Work instruction: Give the number of lines below that hold the string "Radio", and nothing more.

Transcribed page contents
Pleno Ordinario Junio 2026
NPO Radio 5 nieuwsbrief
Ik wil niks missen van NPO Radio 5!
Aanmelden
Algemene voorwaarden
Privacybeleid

Exercise answer: 2